One other major feature of Far Cry primal is the crafting system in the game, that has you build all items you will need for your play-though. Really what more can I say about that other than Far Cry Primal felt as if it was trying to jump on the Minecraft bandwagon a few years too late. Fallout 4 tried that too and it wasn’t very good; shoehorning crafting into you game just because Minecraft is popular with the kids just kind of comes off desperate. Although, I guess it makes sense, since this is set in the Stone-Age and you can’t exactly just pick up ammo off dead bodies. At some point, we need to see man make fire.

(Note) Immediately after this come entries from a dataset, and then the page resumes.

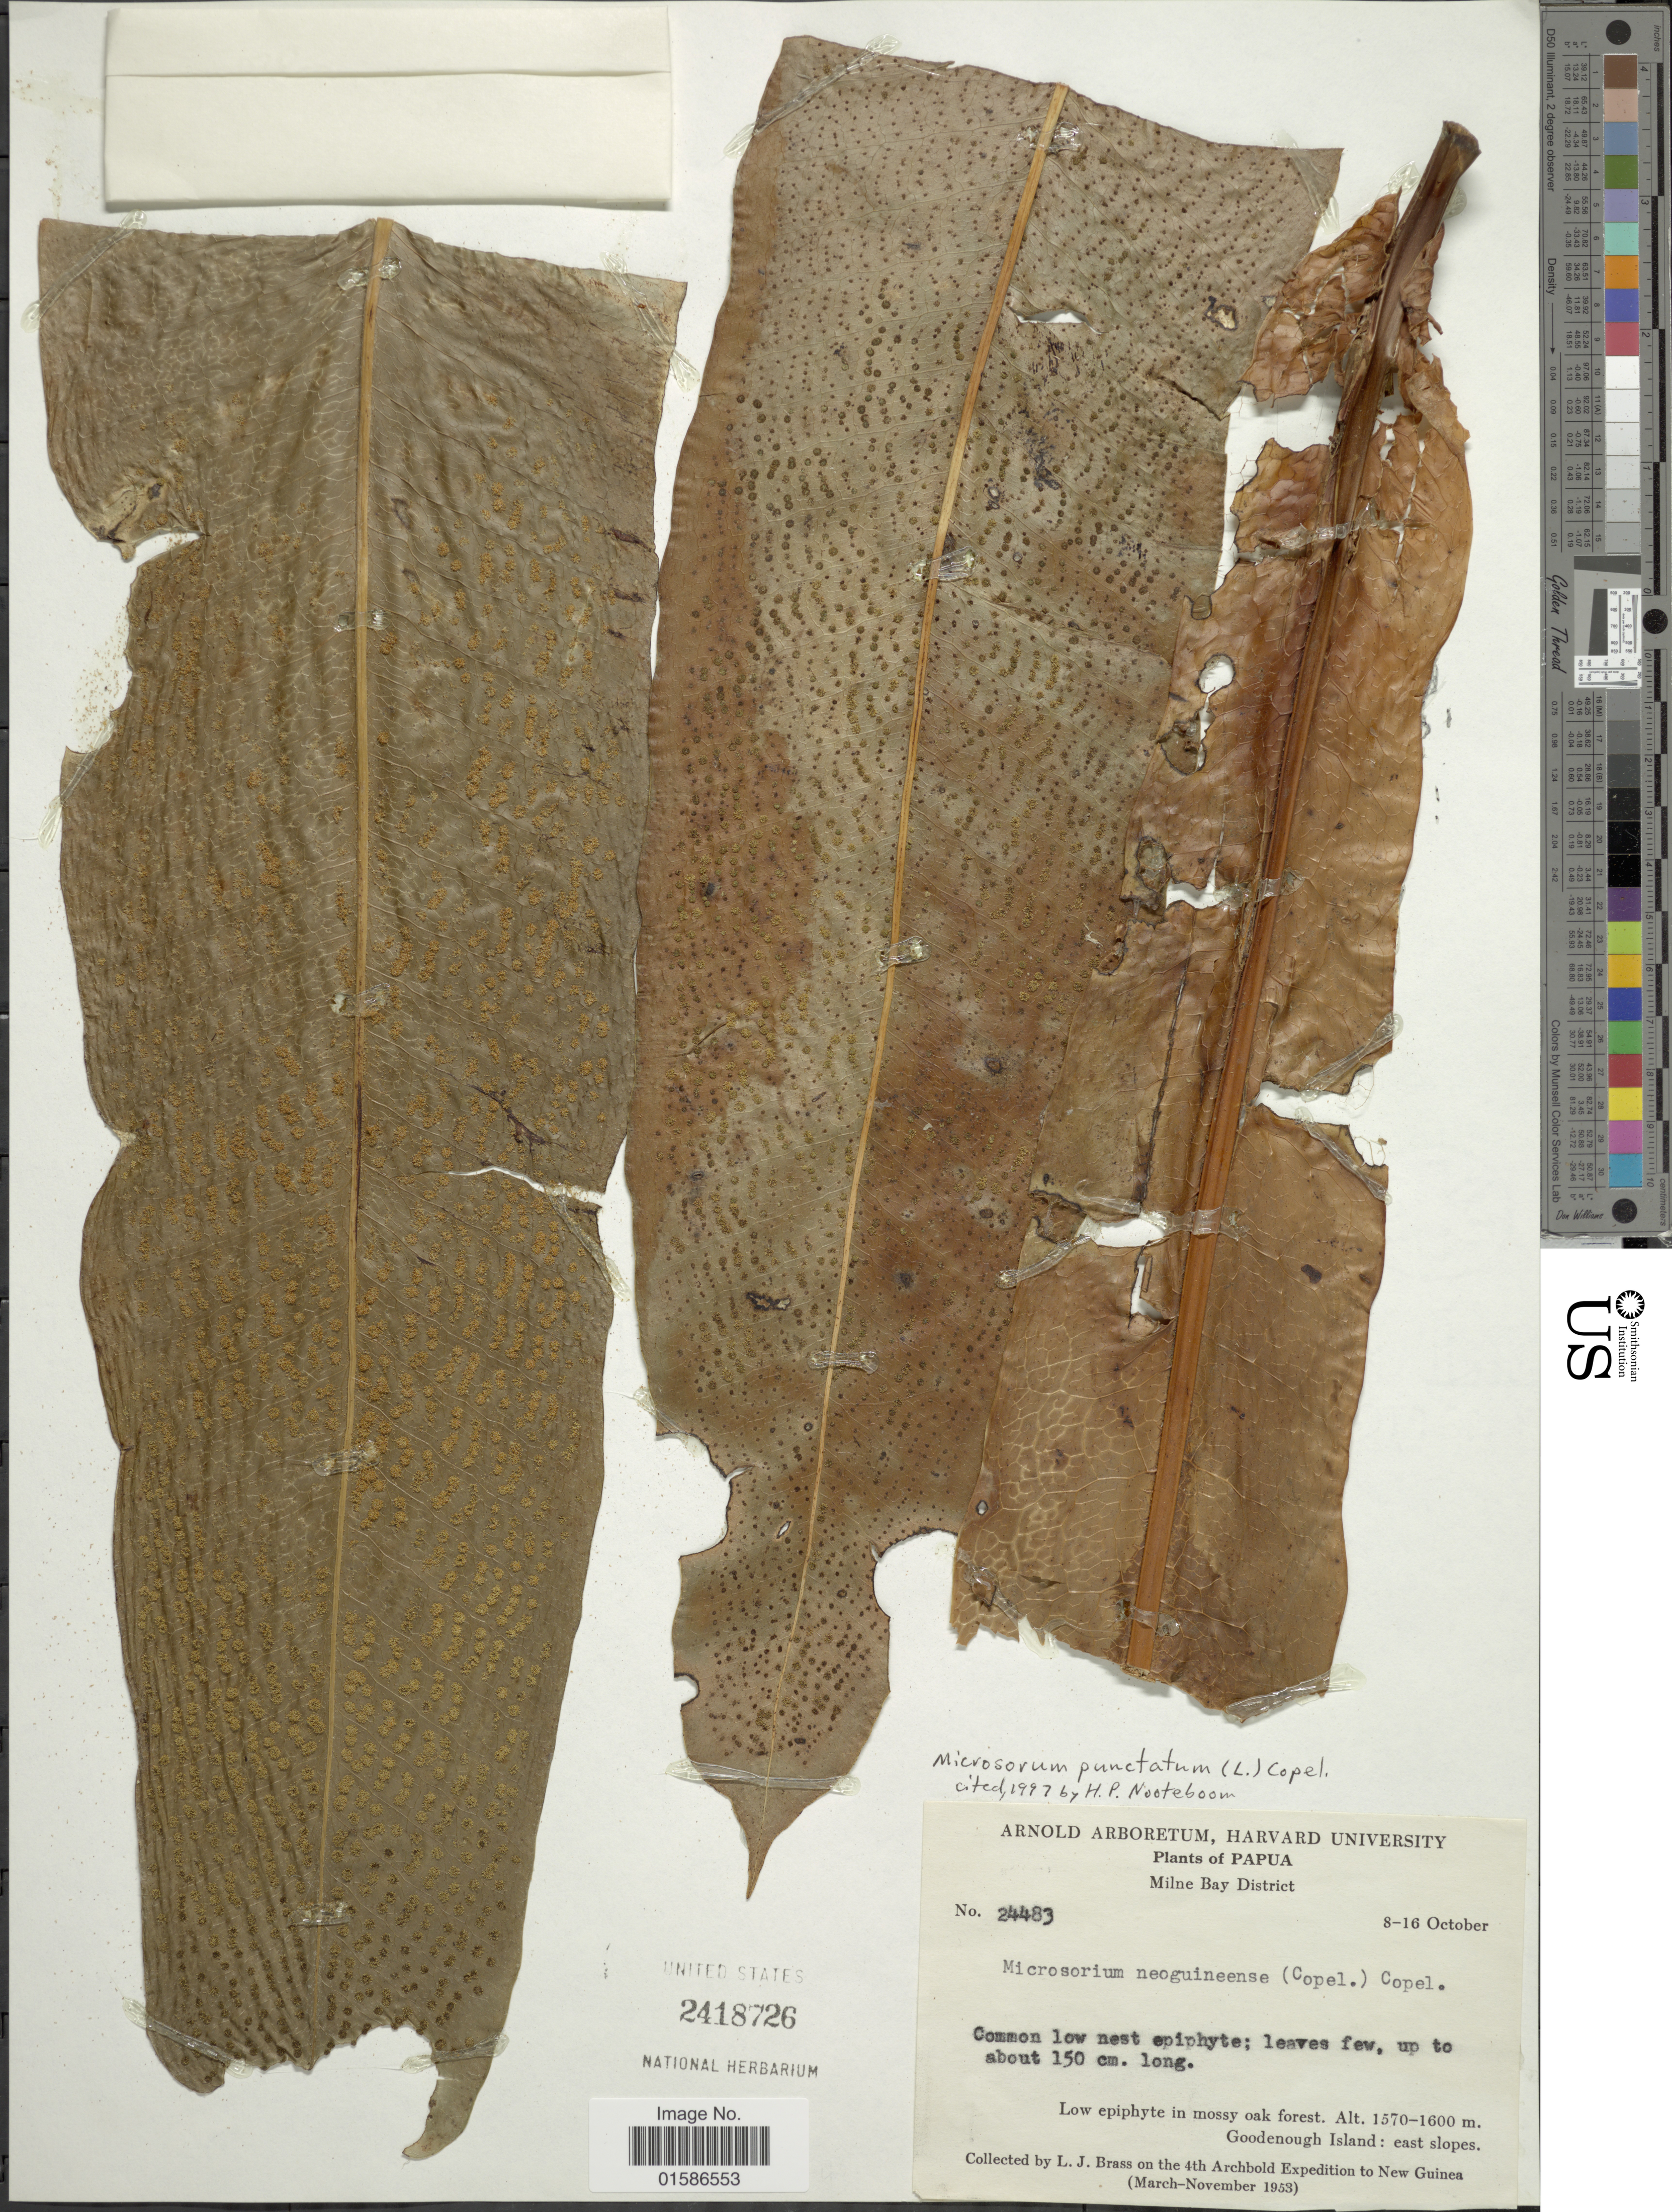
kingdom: Plantae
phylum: Tracheophyta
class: Polypodiopsida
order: Polypodiales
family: Polypodiaceae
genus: Microsorum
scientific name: Microsorum punctatum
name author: (L.) Copel.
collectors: L. J. Brass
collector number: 24483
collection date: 1953-10-08/1953-10-16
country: Papua New Guinea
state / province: Milne Bay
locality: Milne Bay District, Goodenough Island: east slopes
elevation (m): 1570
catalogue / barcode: US 2418726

Combat is pretty rough and tumble, although not so limited that you can’t just stealth kill everyone with your bow. Given the time period, weapons take the form of spears, clubs and a mixture of natural ingredients that can be used as bombs. I’m inclined to rate this favorably since it does give you the ability to throw bees at people, and that always makes a great game to me. Also, since your weapons are mostly made of wood, almost every weapon can be ignited for fire damage and given the lush green setting, fire can spread like crazy giving you a tactical advantage in combat.

You can also ride a mammoth. And while it’s unfortunate that you can’t tame mammoths, you can just ride any wild mammoth, and storming into enemy camps on the back of a mammoth is pretty amazing.


Although I have to gripe about one thing, it’s extremely tedious how almost every action in this game requires you to hold down whatever button you need to do it (mainly square on the PS4 version). It’s an extremely poor gameplay mechanic that adds nothing that just pressing a button to do something couldn’t. In fact, it constantly broke the immersion for me as every time I tried to press a button to search in a bag, nothing happened and I was consciously reminded that I was playing a video game.

Overall, I can’t say much more about Far Cry Primal, given only the alpha version vertical slice I experienced. It seemed like an interesting experience and with a proper single-player narrative, it could be exciting and there really aren’t many games that deliver a proper prehistoric setting, that look as nice as this one.